Northeast Georgia Medical Center in Gainesville has received a long-coveted trauma designation from the state, increasing the number of seriously injured patients who can be treated at the hospital, potentially saving lives.

Officials said a survey team from the Georgia Department of Public Health’s Emergency Medical Services & Trauma Office determined the hospital has qualified for the Level II designation, based on criteria set forth by the American College of Surgeons Committee on Trauma.

“We are thrilled to receive this designation,” said Brad Nurkin, medical center president. “This is a crowning achievement for our organization and represents the culmination of more than four years of work towards this tremendous goal.”

Nurse practitioner Deb Battle, director of trauma and acute care surgery service at the hospital, said the designation means emergency medical responders “and more importantly, patients” have access to a hospital with “the full range of trauma resources available 24/7 to handle all types of traumatic injury, no matter how big or how small.”

The hospital announced the designation Monday, following a Dec. 5 visit to the hospital to follow up “on opportunities they identified during their visit in May,” said Dr. John H. Adamski II, the hospital’s medical director of trauma and acute care surgery.

“These specifically include some structures and processes we needed to strengthen based on (the College of Surgeons) guidelines.”

In reacting to the news, Adamski said, “While we are extremely proud of what this means for our organization, we are even more aware of (the) designation’s true meaning — better access and higher-quality trauma care for the patients we serve in Northeast Georgia.”

Dr. Priscilla Strom, a surgeon with The Longstreet Clinic in Gainesville, said the designation effort “was a comprehensive team effort, as physicians from many of our medical specialties worked together toward the goal of improving care for our community.”

The announcement came much sooner than expected.

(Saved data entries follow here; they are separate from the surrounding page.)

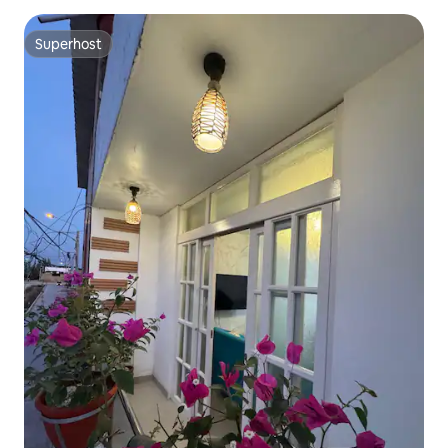
Superhost
Superhost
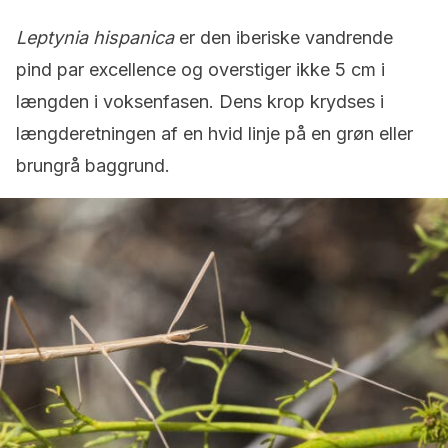
Leptynia hispanica
er den iberiske vandrende
pind par excellence og overstiger ikke 5 cm i
længden i voksenfasen. Dens krop krydses i
længderetningen af ​​en hvid linje på en grøn eller
brungrå baggrund.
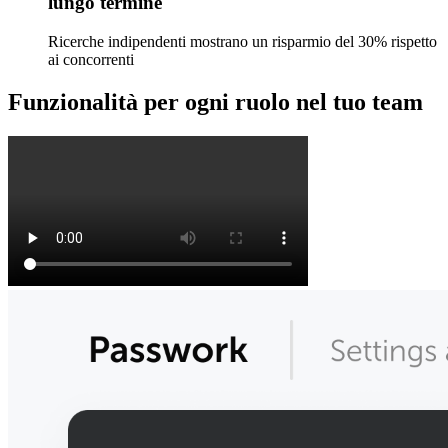
lungo termine
Ricerche indipendenti mostrano un risparmio del 30% rispetto
ai concorrenti
Funzionalità per ogni ruolo nel tuo team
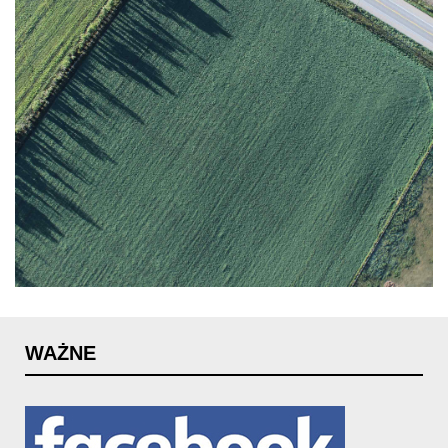
WAŻNE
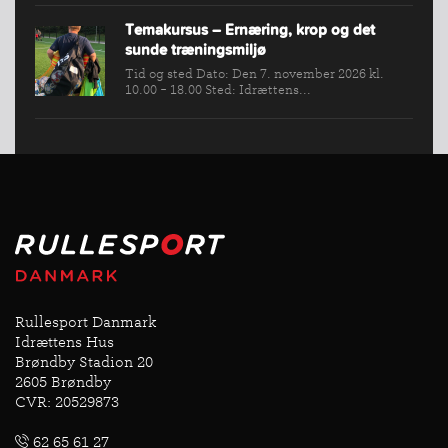
Temakursus – Ernæring, krop og det
sunde træningsmiljø
Tid og sted Dato: Den 7. november 2026 kl.
10.00 - 18.00 Sted: Idrættens...
Rullesport Danmark
Idrættens Hus
Brøndby Stadion 20
2605 Brøndby
CVR: 20529873
62 65 61 27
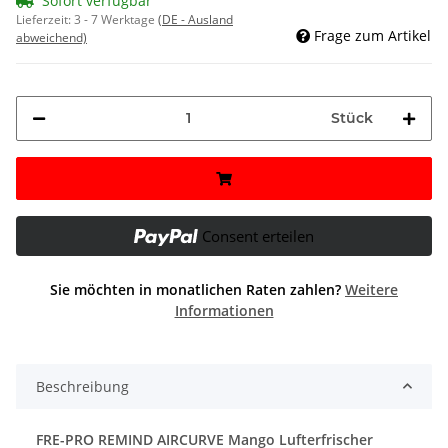
Sofort verfügbar
Lieferzeit:
3 - 7 Werktage
(DE - Ausland
Frage zum Artikel
abweichend)
Stück
Consent erteilen
Sie möchten in monatlichen Raten zahlen?
Weitere
Informationen
Beschreibung
FRE-PRO REMIND AIRCURVE Mango Lufterfrischer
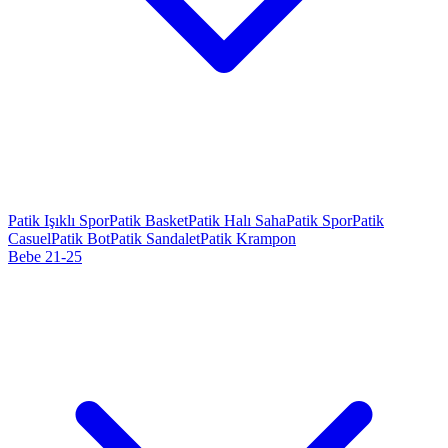
Patik Işıklı Spor
Patik Basket
Patik Halı Saha
Patik Spor
Patik
Casuel
Patik Bot
Patik Sandalet
Patik Krampon
Bebe 21-25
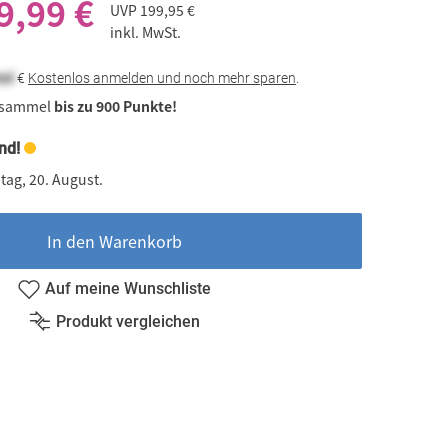
9,99 €
UVP
199,95 €
inkl. MwSt.
eal
€
Kostenlos anmelden und noch mehr sparen
.
 sammel
bis zu 900 Punkte!
nd!
tag, 20. August.
In den Warenkorb
Auf meine Wunschliste
Produkt vergleichen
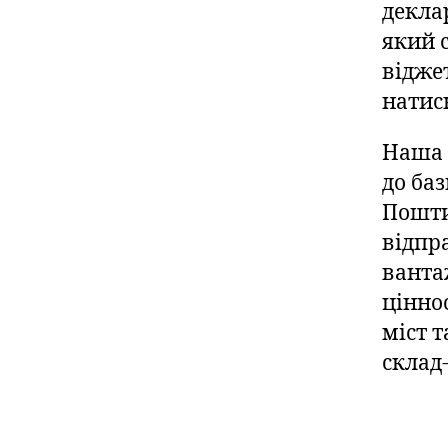
декла
який 
відже
натис
Наша 
до ба
Пошти
відпр
ванта
цінно
міст 
склад-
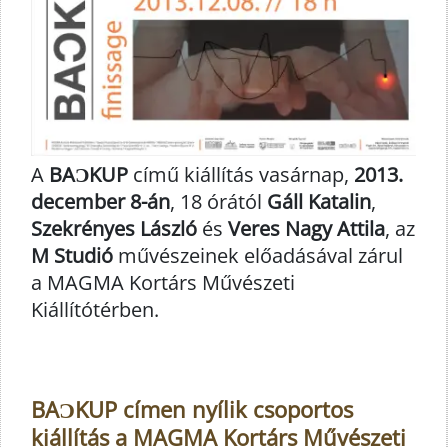
A
BAƆKUP
című kiállítás vasárnap,
2013.
december 8-án
, 18 órától
Gáll Katalin
,
Szekrényes László
és
Veres Nagy Attila
, az
M Studió
művészeinek előadásával zárul
a MAGMA Kortárs Művészeti
Kiállítótérben.
BAƆKUP címen nyílik csoportos
kiállítás a MAGMA Kortárs Művészeti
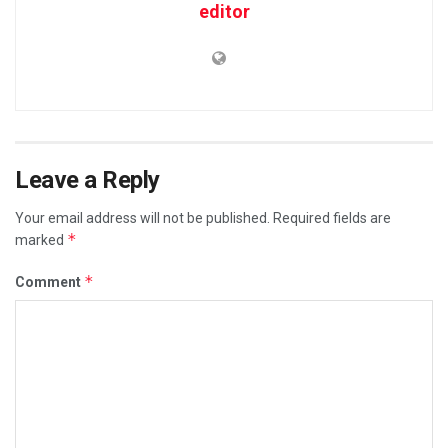
editor
Leave a Reply
Your email address will not be published.
Required fields are
*
marked
*
Comment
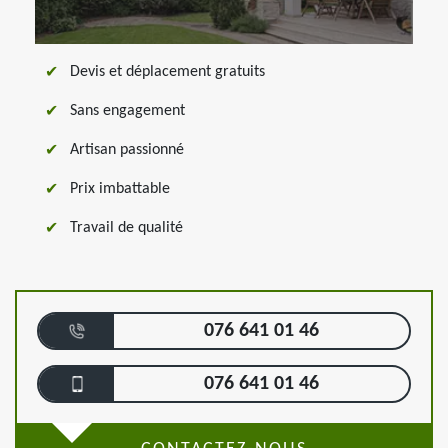
Devis et déplacement gratuits
Sans engagement
Artisan passionné
Prix imbattable
Travail de qualité
076 641 01 46
076 641 01 46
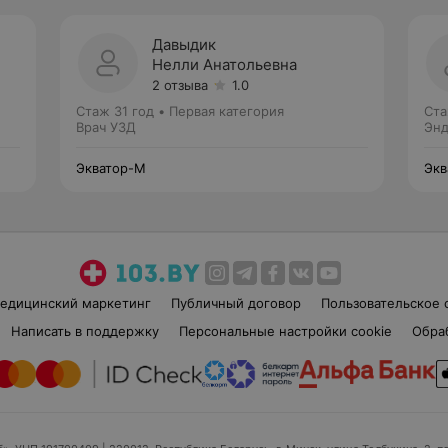
Давыдик
Нелли Анатольевна
2 отзыва
1.0
Стаж 31 год
•
Первая категория
Ста
Врач УЗД
Энд
Экватор-М
Экв
едицинский маркетинг
Публичный договор
Пользовательское 
Написать в поддержку
Персональные настройки cookie
Обра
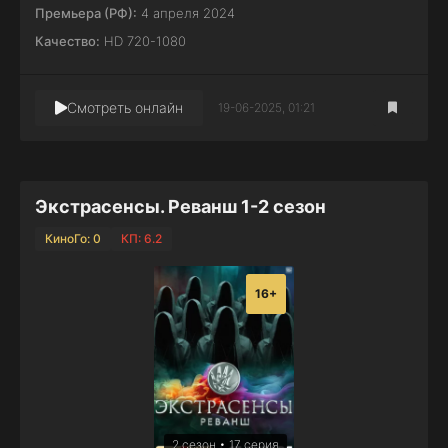
Премьера (РФ):
4 апреля 2024
Качество:
HD 720-1080
Смотреть онлайн
19-06-2025, 01:21
Экстрасенсы. Реванш 1-2 сезон
КиноГо: 0
КП: 6.2
16+
2 сезон • 17 серия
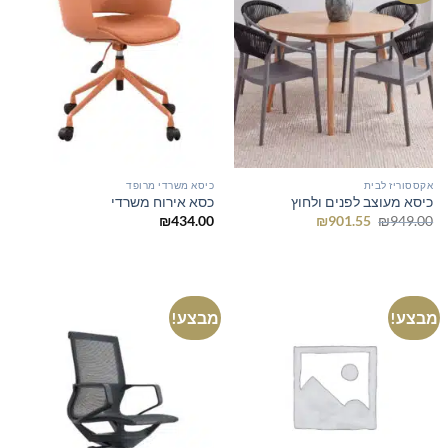
אקססוריז לבית
כיסא משרדי מרופד
כיסא מעוצב לפנים ולחוץ
כסא אירוח משרדי
המחיר
המחיר
₪
434.00
₪
901.55
₪
949.00
המקורי
הנוכחי
היה:
הוא:
₪901.55.
₪949.00.
מבצע!
מבצע!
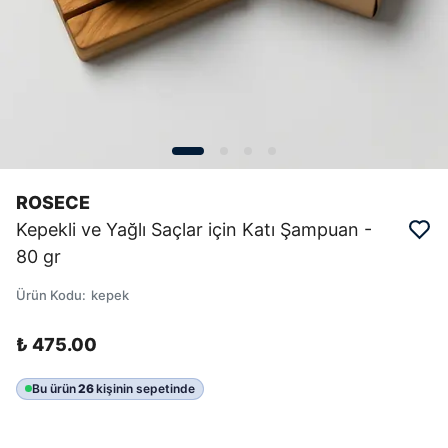
ROSECE
Kepekli ve Yağlı Saçlar için Katı Şampuan -
80 gr
Ürün Kodu
:
kepek
₺ 475.00
Bu ürün
26
kişinin sepetinde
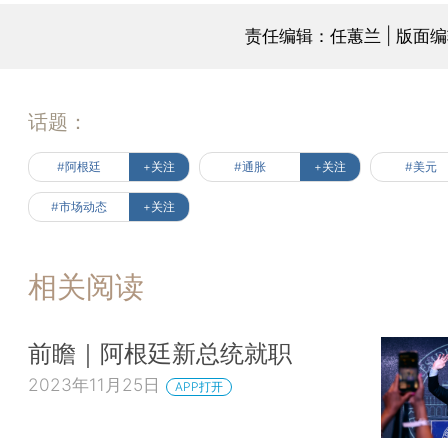
责任编辑：任蕙兰 | 版面
话题：
#阿根廷
+关注
#通胀
+关注
#美元
#市场动态
+关注
相关阅读
前瞻｜阿根廷新总统就职
2023年11月25日
APP打开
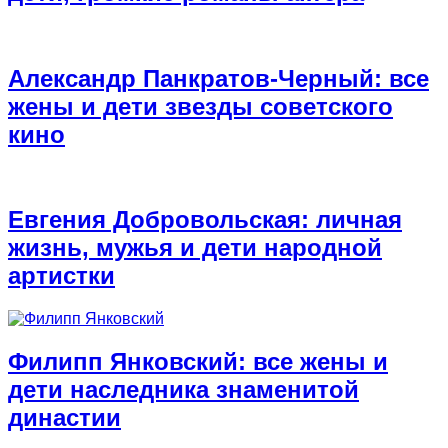
Александр Панкратов-Черный: все
жены и дети звезды советского
кино
Евгения Добровольская: личная
жизнь, мужья и дети народной
артистки
Филипп Янковский: все жены и
дети наследника знаменитой
династии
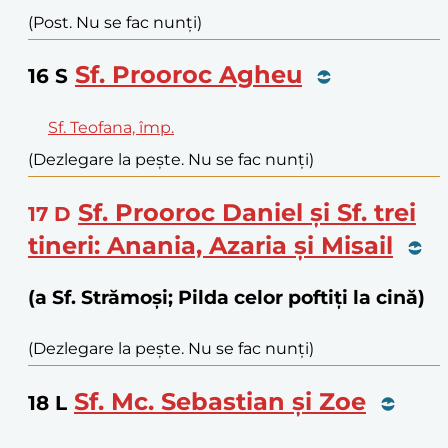
(Post. Nu se fac nunți)
Sf. Prooroc Agheu
16
S
Sf. Teofana, împ.
(Dezlegare la pește. Nu se fac nunți)
Sf. Prooroc Daniel și Sf. trei
17
D
tineri: Anania, Azaria și Misail
(a Sf. Strămoși; Pilda celor poftiți la cină)
(Dezlegare la pește. Nu se fac nunți)
Sf. Mc. Sebastian și Zoe
18
L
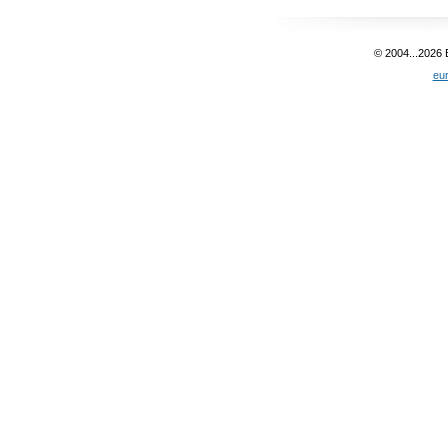
© 2004...2026
eu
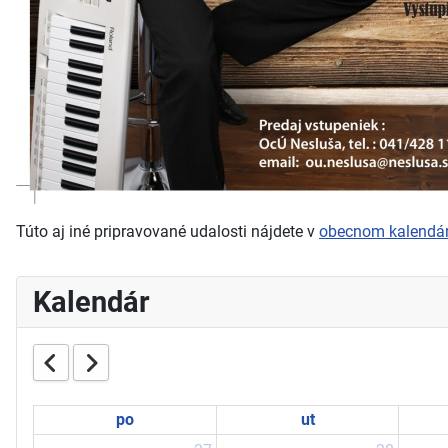
Túto aj iné pripravované udalosti nájdete v
obecnom kalendár
Kalendár
po
ut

After the Dec. 5 visit, officials said they didn’t know when the hospital would receive an official decision letter.

After the team’s visit in May, “we received (a notice) about six weeks later, so we expect it will be in that same time frame or less,” hospital spokeswoman Melissa Tymchuk said at the time.

Georgia has four trauma designations, with the highest being Level I.

Those hospitals, which include Atlanta Medical Center and Grady Memorial Hospital in Atlanta, “offer the greatest level of comprehensive trauma care, from prevention through rehabilitation,” according to the Georgia Department of Community Health. Tymchuk said the biggest difference is that Level I centers must be teaching hospitals.

A Level II center “generally can provide the same level of clinical care as a Level I, but usually does not have the focus on research, education and systems planning,” the state says.

“Some patients with very complex injuries may require transfer to a Level I center.”

Still, Strom has said, she believes the designation for Northeast Georgia Medical Center “will save lives.”

The mortality rate from trauma in Georgia is 20 percent higher than other states, and “that’s due to the fact that right now there are ... regions without designated trauma centers,” Adamski has said.

And with Northeast Georgia’s hills and valleys, making it difficult to reach some injured patients, “you’re already behind the eight ball in terms of transporting someone down to another facility,” he said.

A Level II designation for Northeast Georgia Medical Center would be a first for the Georgia Trauma Care Network Commission’s Region 2, which covers Northeast Georgia.

The nearest Level II centers to Hall are in North Fulton, Lawrenceville and Athens.

Now that the hospital has received the designation, it can expect more reviews.

A team would “come back at least every three years ... to review our trauma program and ensure it continues to meet designation requirements,” Adamski said.

However, the group “can come for a site visit at any time, and we will be required to submit reports to the state every quarter.”